> _Text passage_
BEGIN
Primary hepatic leiomyosarcoma.
A case report
Palabras clave: Leiomiosarcoma; Sarcoma; Neoplasias hepáticas; Hepatectomía; Actina de músculo liso.
Keywords: Leiomyosarcoma; Sarcoma; Hepatic neoplasms; Hepatectomy; Smooth muscle actin.
Jhon Mauricio Coronel Ruilova
Resident, General Surgeon
Hospital Luis Vernaza
Guayaquil – Ecuador
José Enrique Zúñiga Bohórquez
Physician, Sala San Miguel – Hospital Luis Vernaza.
Head, Hepatic transplant service – Hospital Luis Vernaza
Professor, Universidad de Especialidades Espíritu Santo
Guayaquil – Ecuador
Lincoln Alexander Cabezas Barragán
Head, Hepatic transplant service – Hospital Luis Vernaza
Profesor, Universidad de Especialidades Espíritu Santo
Physician, Sala San Aurelio – Hospital Luis Vernaza
Guayaquil – Ecuador
Correspondig author
Coronel JM. Hospital Luis Vernaza,
General Surgery departament. Guayaquil, Ecuador.
Phone number: +593 098-4677261.
Email: jo97coronel@hotmail.es
ABSTRACT
Primary hepatic leiomyosarcoma is extremely rare among cases of liver tumors in adults, with an incidence of 0.1 and 1%. This paper describes the case of a 55 year-old man with a clinical evolution of five months consisting of abdominal pain, a large hard lump, weight loss, shortness of breath and fever.
A three-phase computed tomography (CT) showed a hypercaptive mass at its periphery during hypodense arterial phase at its center, located in segments V and VI, without a plane of separation of the liver. Due to the symptoms, the patient underwent an exploratory laparotomy, finding a cerebroid mass of 40 x 40 cm; a lumpectomy without hepatectomy was performed, leaving free surgical margins.
END
> _Information shown_
BEGIN
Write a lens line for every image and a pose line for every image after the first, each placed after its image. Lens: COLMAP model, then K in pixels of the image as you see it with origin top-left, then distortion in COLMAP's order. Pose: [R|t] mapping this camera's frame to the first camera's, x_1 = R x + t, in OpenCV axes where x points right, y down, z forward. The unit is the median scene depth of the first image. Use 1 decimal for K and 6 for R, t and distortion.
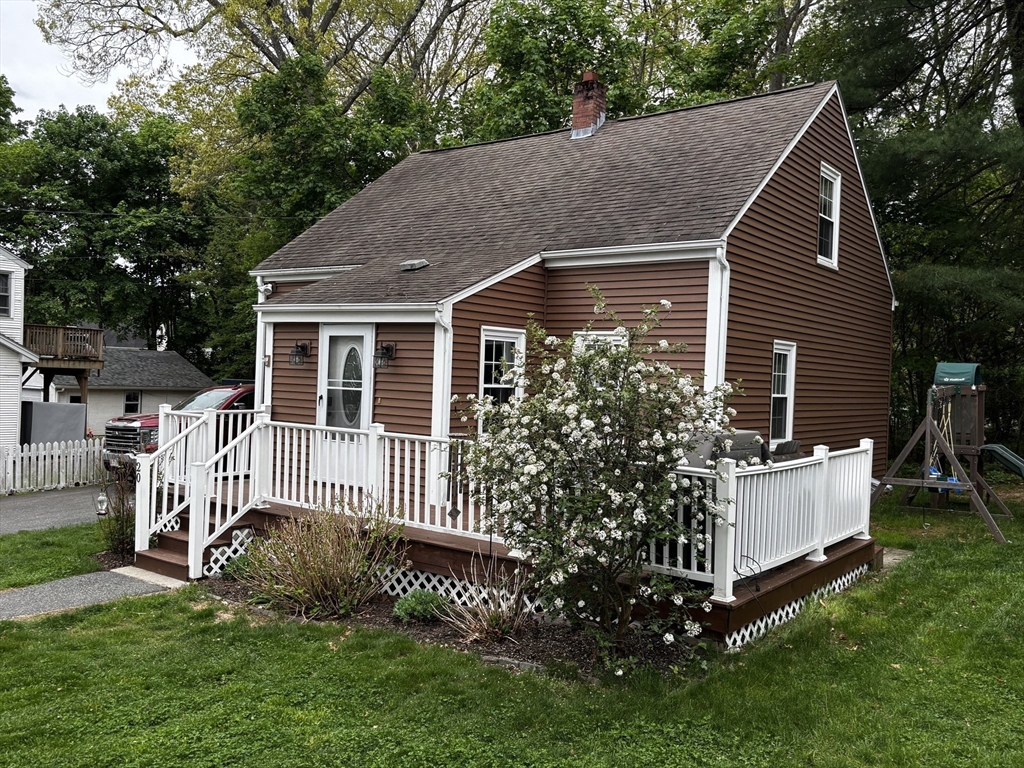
lens RADIAL K [[888.8, 0, 511.5], [0, 888.8, 385.0], [0, 0, 1]] dist [0.012360, 0.001701]
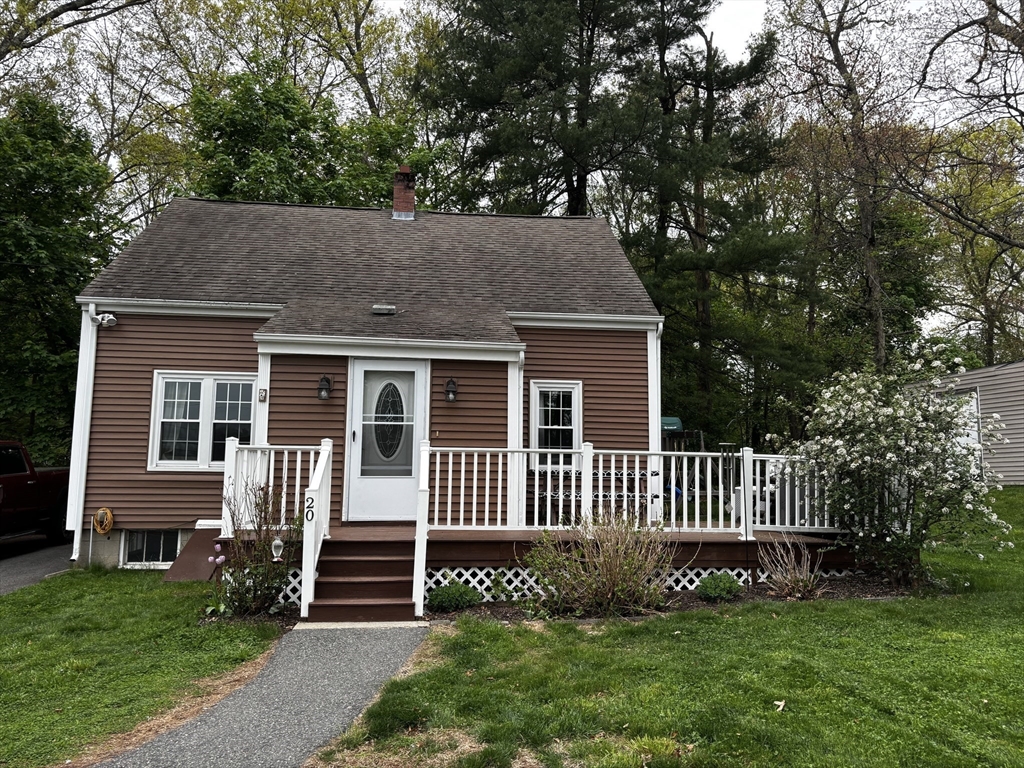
lens RADIAL K [[775.3, 0, 512.4], [0, 775.3, 386.4], [0, 0, 1]] dist [-0.008092, -0.000774]
pose [[0.725588, 0.050788, 0.686252, -0.703107], [0.022280, 0.995016, -0.097196, 0.051325], [-0.687768, 0.085814, 0.720840, 0.286727]]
END
> _Assigned task 1_
Answer these questions from the case report:
(a) Which hospital is given in the corresponding author's address?
(b) How old was the man whose case is described?
(c) In which liver segments was the mass located?
> _Assigned task 2_
Write out the part of the case report starting with "Primary hepatic leiomyosarcoma." and going on through "Smooth muscle actin.".

> _Task output 1_
(a) Hospital Luis Vernaza
(b) 55 years old
(c) Segments V and VI

> _Task output 2_
Primary hepatic leiomyosarcoma.
A case report
Palabras clave: Leiomiosarcoma; Sarcoma; Neoplasias hepáticas; Hepatectomía; Actina de músculo liso.
Keywords: Leiomyosarcoma; Sarcoma; Hepatic neoplasms; Hepatectomy; Smooth muscle actin.